Yes! In my city there is one good vocationally foccussed high school. It's where they send drop-outs, kids with behavioural problems and the some of the higher functioning kids with lower IQs etc. I know of an astute kid that was doing well in school and who wanted to go to that school to get ther work experience and pre-trade training offered. They wouldn't let him go, because he wasn't in the target group. That is a bunch of bunk.
posted by raedyn at 1:40 PM on September 8, 2006


"But anyway, there are books to be made and I must be off! (OMG, I don't do manual labor and yet I still have finished products to show. Shock!)"

Actually...if you're in the book business it's the pressmen and bindery workers that create the finished product. You are (I'm assuming a bit here) what's known in manufacturing as a "Non Value Added" employee and are considered part of the overhead (but again that's from a manufacturing POV).
posted by MikeMc at 1:45 PM on September 8, 2006


Well, if I didn't do my job, there would be no book. Just like if the author didn't write, the bindery would be binding blanks. But I don't know how you define value-added in this case. I just mean that even the assumption that "knowledge work" or whatever doesn't result in something tangible is incorrect.
posted by dame at 1:56 PM on September 8, 2006


But if I make a mistake, it often gets into the printed book and is totally unfixable.
But only after it gets into the hard copy. Up to that point, fixing it is usually trivial, and even with the mistake the book is usable. A machined part is usually junk the moment a mistake is made on it. If it's a complex part, that can be very expensive. As a prototype machinist, I sometimes spent days working on one piece of metal. It was imperative that I not make any mistakes. As a writer, I can make multiple mistakes in a book, and fix them easily. Even if some are missed, nobody makes me rewrite the book from scratch.
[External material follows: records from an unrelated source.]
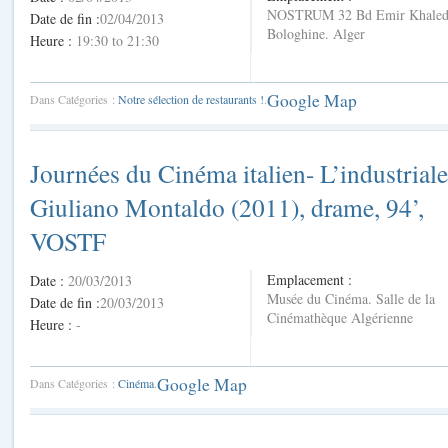
NOSTRUM 32 Bd Emir Khaled
Date de fin :
02/04/2013
Bologhine. Alger
Heure :
19:30 to 21:30
Google Map
Dans Catégories :
Notre sélection de restaurants !
.
Journées du Cinéma italien- L’industriale
Giuliano Montaldo (2011), drame, 94’,
VOSTF
Emplacement :
Date :
20/03/2013
Musée du Cinéma. Salle de la
Date de fin :
20/03/2013
Cinémathèque Algérienne
Heure :
-
Google Map
Dans Catégories :
Cinéma
.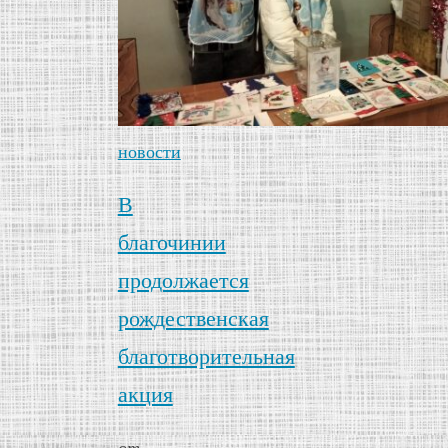
новости
В
благочинии
продолжается
рождественская
благотворительная
акция
от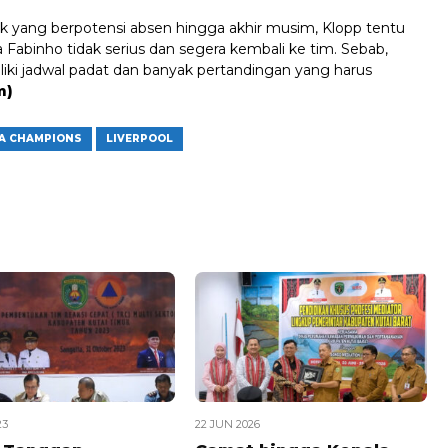
k yang berpotensi absen hingga akhir musim, Klopp tentu
 Fabinho tidak serius dan segera kembali ke tim. Sebab,
liki jadwal padat dan banyak pertandingan yang harus
m)
GA CHAMPIONS
LIVERPOOL
23
22 JUN 2026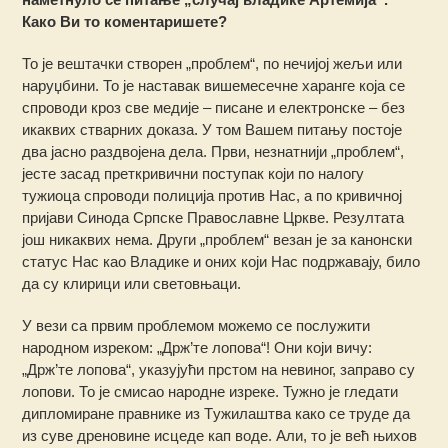
Како Ви то коментаришете?
То је вештачки створен „проблем“, по нечијој жељи или
наруџбини. То је наставак вишемесечне харанге која се
спроводи кроз све медије – писане и електронске – без
икаквих стварних доказа. У том Вашем питању постоје
два јасно раздвојена дела. Први, незнатнији „проблем“,
јесте засад преткривични поступак који по налогу
тужиоца спроводи полиција против Нас, а по кривичној
пријави Синода Српске Православне Цркве. Резултата
још никаквих нема. Други „проблем“ везан је за канонски
статус Нас као Владике и оних који Нас подржавају, било
да су клирици или световњаци.
У вези са првим проблемом можемо се послужити
народном изреком: „Држ’те лопова“! Они који вичу:
„Држ’те лопова“, указујући прстом на невиног, заправо су
лопови. То је смисао народне изреке. Тужно је гледати
дипломиране правнике из Tужилаштва како се труде да
из суве дреновине исцеде кап воде. Али, то је већ њихов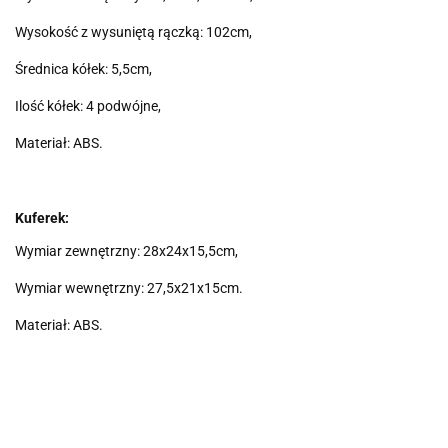
Wysokość z wysuniętą rączką: 102cm,
Średnica kółek: 5,5cm,
Ilość kółek: 4 podwójne,
Materiał: ABS.
Kuferek:
Wymiar zewnętrzny: 28x24x15,5cm,
Wymiar wewnętrzny: 27,5x21x15cm.
Materiał: ABS.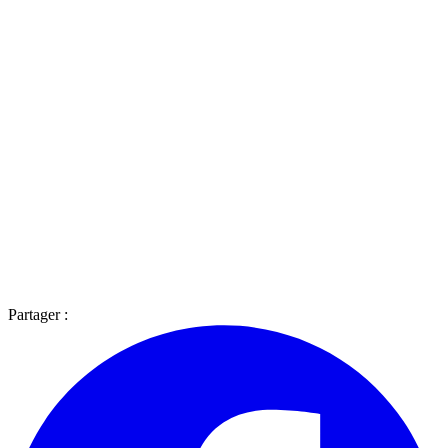
Partager :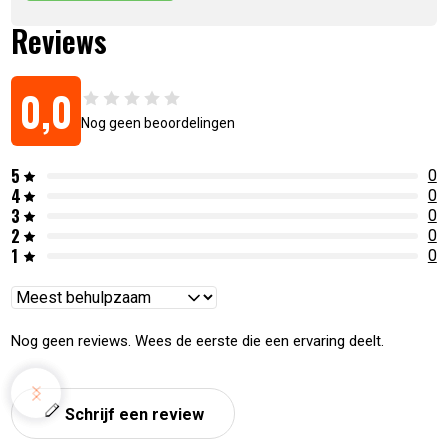
Reviews
0,0
Nog geen beoordelingen
5
0
4
0
3
0
2
0
1
0
Reviews
sorteren
Nog geen reviews. Wees de eerste die een ervaring deelt.
Schrijf een review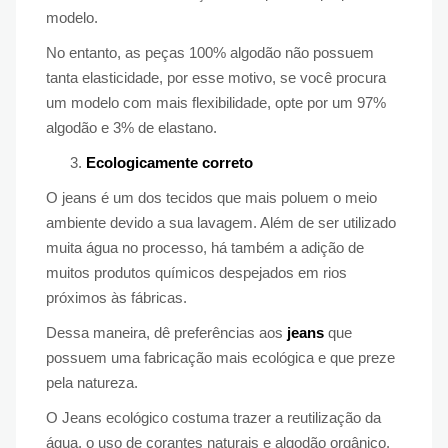
modelo.
No entanto, as peças 100% algodão não possuem
tanta elasticidade, por esse motivo, se você procura
um modelo com mais flexibilidade, opte por um 97%
algodão e 3% de elastano.
Ecologicamente correto
O jeans é um dos tecidos que mais poluem o meio
ambiente devido a sua lavagem. Além de ser utilizado
muita água no processo, há também a adição de
muitos produtos químicos despejados em rios
próximos às fábricas.
Dessa maneira, dê preferências aos
jeans
que
possuem uma fabricação mais ecológica e que preze
pela natureza.
O Jeans ecológico costuma trazer a reutilização da
água, o uso de corantes naturais e algodão orgânico.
Should I be paid more than the machinist whose mistake can be rectified? No, because that's a silly basis to decide pay on. Pretty much every basis we use is silly.
I disagree that it's silly. When my employer pays me X dollars to produce something, whether it's a book or a piston, they are expecting it to be useful for its intended purpose. If I screw up the piston, the employer has to pay me (or my replacement) all the money again, to make another piston. If I make mistakes in the book, I only have to be paid to edit them. The employer ought to pay more for the expertise that saves him more money, and that carries a higher stress level.
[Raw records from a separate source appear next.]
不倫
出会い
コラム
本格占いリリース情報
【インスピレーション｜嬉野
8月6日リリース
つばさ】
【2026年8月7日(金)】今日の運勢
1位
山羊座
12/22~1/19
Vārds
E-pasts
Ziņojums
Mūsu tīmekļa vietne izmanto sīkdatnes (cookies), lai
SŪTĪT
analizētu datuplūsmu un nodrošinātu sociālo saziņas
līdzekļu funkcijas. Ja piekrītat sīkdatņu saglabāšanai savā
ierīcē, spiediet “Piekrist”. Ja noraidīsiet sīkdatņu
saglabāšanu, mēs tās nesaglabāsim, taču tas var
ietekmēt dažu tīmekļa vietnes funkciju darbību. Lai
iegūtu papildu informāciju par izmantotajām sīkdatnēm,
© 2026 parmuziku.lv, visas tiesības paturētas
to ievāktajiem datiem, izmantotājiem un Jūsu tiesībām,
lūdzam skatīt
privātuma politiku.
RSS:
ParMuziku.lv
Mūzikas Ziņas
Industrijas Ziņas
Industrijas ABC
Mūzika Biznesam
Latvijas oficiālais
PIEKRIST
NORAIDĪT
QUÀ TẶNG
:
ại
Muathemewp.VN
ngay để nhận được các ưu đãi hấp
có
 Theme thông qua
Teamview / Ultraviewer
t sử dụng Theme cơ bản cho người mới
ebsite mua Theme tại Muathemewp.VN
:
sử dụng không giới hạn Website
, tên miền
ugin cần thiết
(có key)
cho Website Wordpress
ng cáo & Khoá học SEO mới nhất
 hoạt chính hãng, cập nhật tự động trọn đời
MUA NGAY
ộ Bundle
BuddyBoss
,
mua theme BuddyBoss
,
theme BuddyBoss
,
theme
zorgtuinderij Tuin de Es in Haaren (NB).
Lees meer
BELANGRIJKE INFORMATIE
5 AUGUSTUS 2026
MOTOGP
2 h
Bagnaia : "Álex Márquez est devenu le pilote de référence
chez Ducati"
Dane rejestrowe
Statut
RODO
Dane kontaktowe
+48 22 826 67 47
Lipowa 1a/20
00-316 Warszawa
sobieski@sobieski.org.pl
Oddly enough, my first full-time job was in a book bindery.
posted by Kirth Gerson at 2:05 PM on September 8, 2006


"But I don't know how you define value-added in this case."
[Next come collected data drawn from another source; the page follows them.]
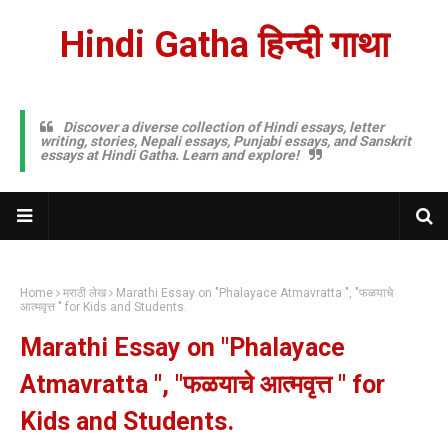
Hindi Gatha हिन्दी गाथा
Discover a diverse collection of Hindi essays, letter
writing, stories, Nepali essays, Punjabi essays, and Sanskrit
essays at Hindi Gatha. Learn and explore!
Home
मराठी लेख
Marathi Essay on "Phalayace Atmavratta ", "फळयाचे
आत्मवृत्त " for Kids and Students.
Marathi Essay on "Phalayace
Atmavratta ", "फळयाचे आत्मवृत्त " for
Kids and Students.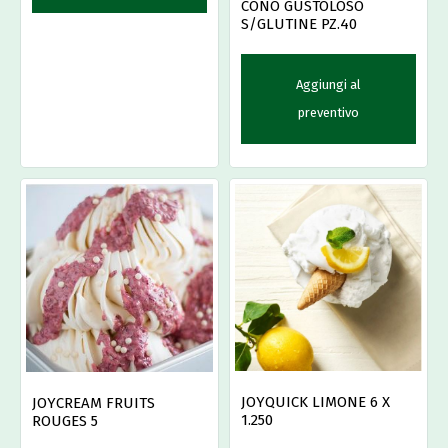
CONO GUSTOLOSO
S/GLUTINE PZ.40
Aggiungi al
preventivo
JOYQUICK LIMONE 6 X
JOYCREAM FRUITS
1.250
ROUGES 5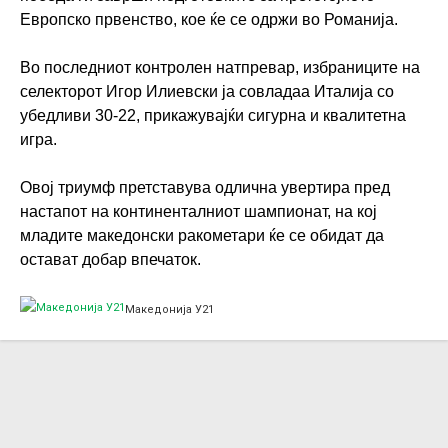
Европско првенство, кое ќе се одржи во Романија.
Во последниот контролен натпревар, избраниците на
селекторот Игор Илиевски ја совладаа Италија со
убедливи 30-22, прикажувајќи сигурна и квалитетна
игра.
Овој триумф претставува одлична увертира пред
настапот на континенталниот шампионат, на кој
младите македонски ракометари ќе се обидат да
остават добар впечаток.
Македонија У21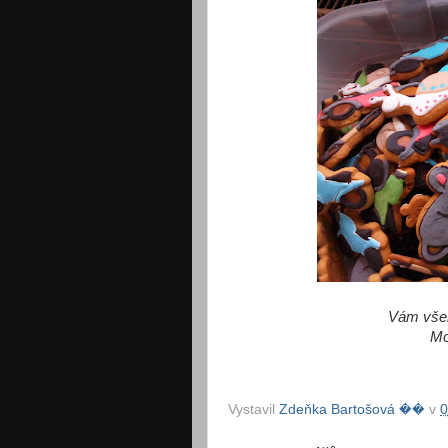
Vám všem
Mo
Vystavil
Zdeňka Bartošová ��
v
0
From a strictly manufacturing angle adding value would be taking raw materials (in this case paper,ink etc...) and converting them into a more valuable product. Knowledge work contributes to the creation of a salable product but it is the actual manufacturing that creates the salable item.

"I just mean that even the assumption that "knowledge work" or whatever doesn't result in something tangible is incorrect."

To start with nothing and end with a finished product requires both knowledge work and manual labor. I used to work in a "blue collar" manufacturing job but moved into product development/marketing and I'm well aware of the tons of work that has to be done before the physical production of an end item can begin. People often think "working in the office" is so much easier than working in the plant but it's just as hard (but in a different way).
posted by MikeMc at 2:13 PM on September 8, 2006


"Oddly enough, my first full-time job was in a book bindery."

Oddly enough mine was too. Seriously.
posted by MikeMc at 2:15 PM on September 8, 2006


What did you do there? I was a pilot.